Tal y como sucede con la lactancia materna, la alimentación con biberón a partir de los 6 meses y como parte de una dieta diversificada, es recomendable que sea a demanda. No es recomendable dar de comer al bebé sin hambre, pero tampoco lo es dejarlo llorar para ofrecerle el biberón. Con el paso de los días sabrás cuándo quiere comer tu bebé antes de llegar al límite, que sería el llanto.

Ante estos síntomas, lo mejor es ofrecerle al bebé el biberón para comprobar si tiene hambre. Si hacemos demasiado caso a un horario fijo es posible que el bebé acabe teniendo mucha hambre y, por tanto, termine llorando antes de que llegue la siguiente toma. Como hemos comentado, esto es algo que no podemos permitir. Lo importante siempre será escuchar al bebé y a su cuerpo.

Poco a poco te irás acostumbrando a las señales que tu bebé te mostrará cuando empiece a tener hambre. Además, debes tener en cuenta que no siempre tendrá la misma hambre, por lo que no tomará la misma cantidad de leche en cada biberón. Precisamente por esto no es recomendable establecer un horario fijo para darle el biberón al pequeño.

A medida que el bebé vaya creciendo, irás detectando cuáles son sus rutinas diarias a la hora de pedir el biberón. Esto te permitirá ser un poco más previsora y preparar las tomas antes de que las pida. No obstante, no siempre será así. Es probable que, en ciertas ocasiones, el bebé no se acabe el biberón. Preparar una cantidad determinada de leche no significa que el bebé vaya a tomársela siempre. En algunos momentos no tendrá tanta hambre y dejará algo de comida. Ten presente que las cantidades son siempre orientativas y que no todos los bebés son iguales a la hora de comer. Mientras que para un bebé las cantidades pueden ser escasas, para otros pueden ser suficientes o excesivas en algunos momentos puntuales.

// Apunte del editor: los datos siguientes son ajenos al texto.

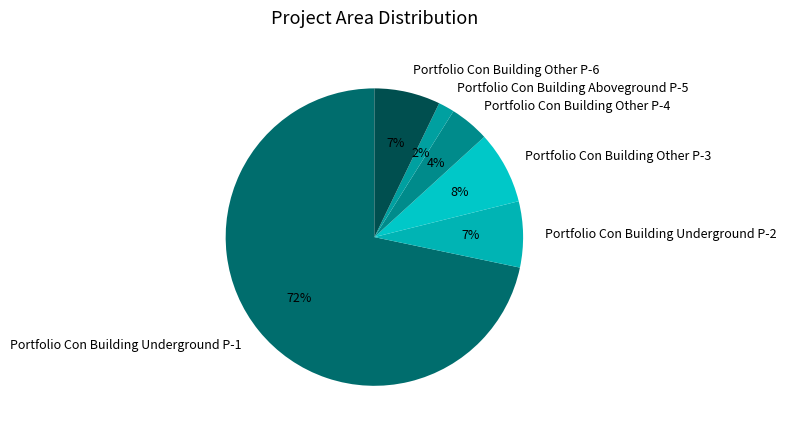

To the nearest percent, what is the average slice percentage?

17%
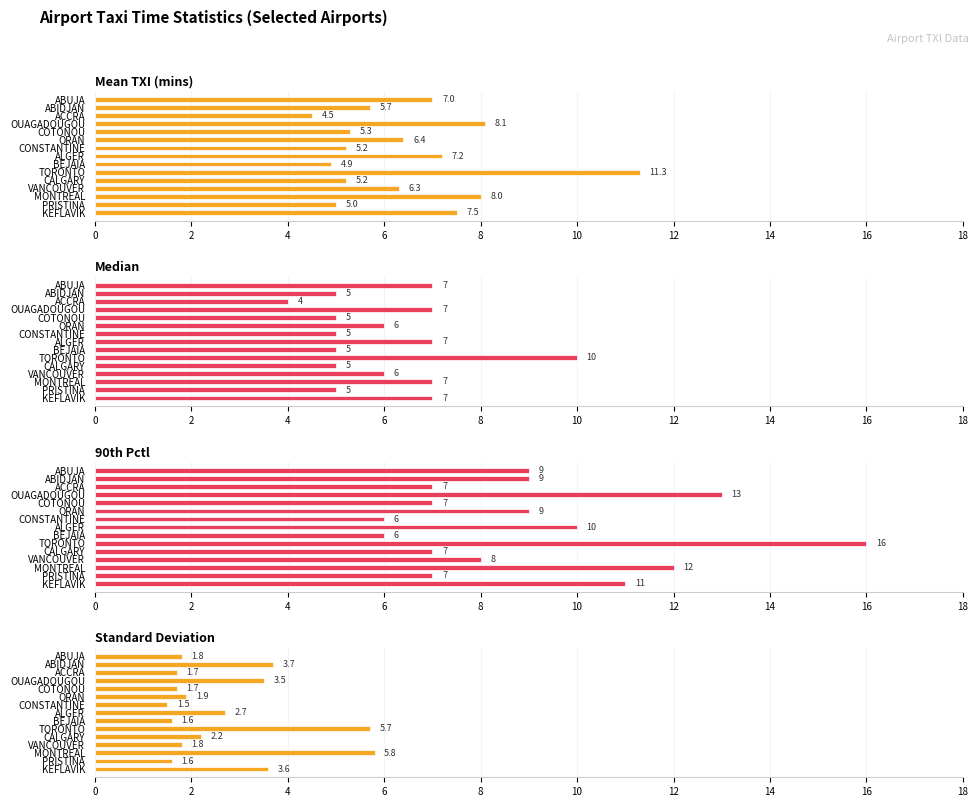

What is the label of the 3rd bar from the right?

ACCRA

¿Qué hacer con la leche sobrante?

Una vez que conozcas bien a tu bebé, sabrás la cantidad de leche exacta que querrá tomar. Ahora bien, ¿qué pasa con la leche sobrante? La leche que ha estado en contacto con la boca del bebé contiene bacterias que están presentantes en la boca del pequeño de forma natural. Además, la leche, por la temperatura a la que está y por sus nutrientes, es totalmente apta para que crezcan más bacterias. Así que, si te preguntas qué hacer con la leche que sobra de la toma de tu bebé, la respuesta es muy sencilla, desecharla inmediatamente.

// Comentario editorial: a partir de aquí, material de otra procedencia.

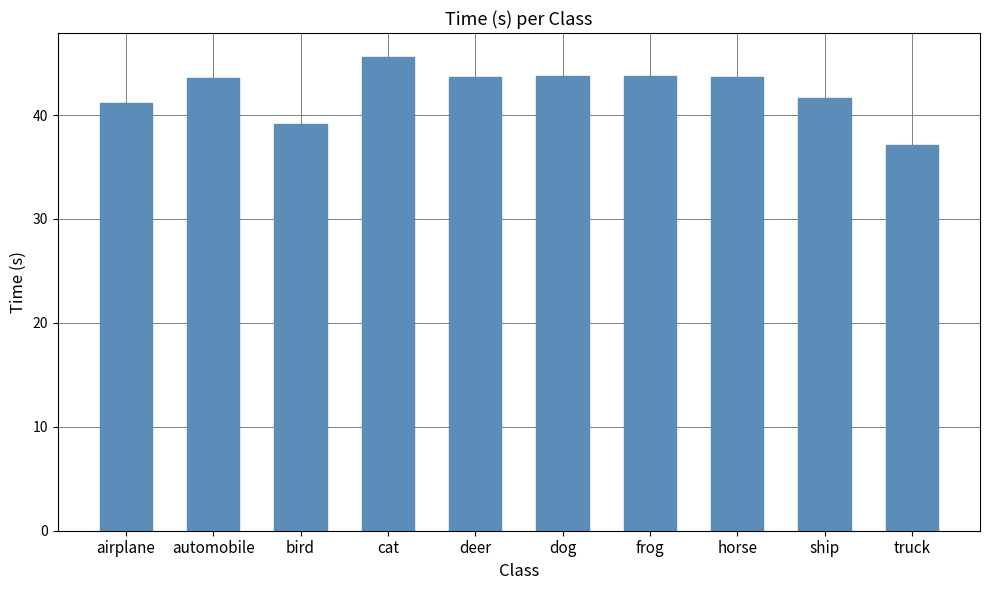

What is the difference between the values at bird and horse?

4.5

Tabla comparativa: Lactancia materna vs. Lactancia artificial

Característica Lactancia Materna Lactancia Artificial
Nutrientes Óptima y adaptada a las necesidades del bebé Diseñada para cubrir las necesidades nutricionales
Inmunidad Transmite anticuerpos y fortalece el sistema inmune No proporciona los mismos beneficios inmunológicos
Digestión Fácil de digerir Puede ser más difícil de digerir
Vínculo Fomenta un fuerte vínculo emocional Requiere mayor esfuerzo para establecer el vínculo
Conveniencia Siempre disponible y a la temperatura adecuada Requiere preparación y puede ser más práctica en ciertas situaciones
Costo Gratuita Implica un gasto económico

En resumen, la decisión de cómo alimentar a tu bebé es personal y debe basarse en tus circunstancias individuales. Tanto la lactancia materna como la artificial tienen sus ventajas y desventajas. Lo importante es informarse bien y tomar la mejor decisión para ti y tu bebé. Recuerda que el Método Kassing puede ser una herramienta útil si decides complementar la lactancia materna con el biberón.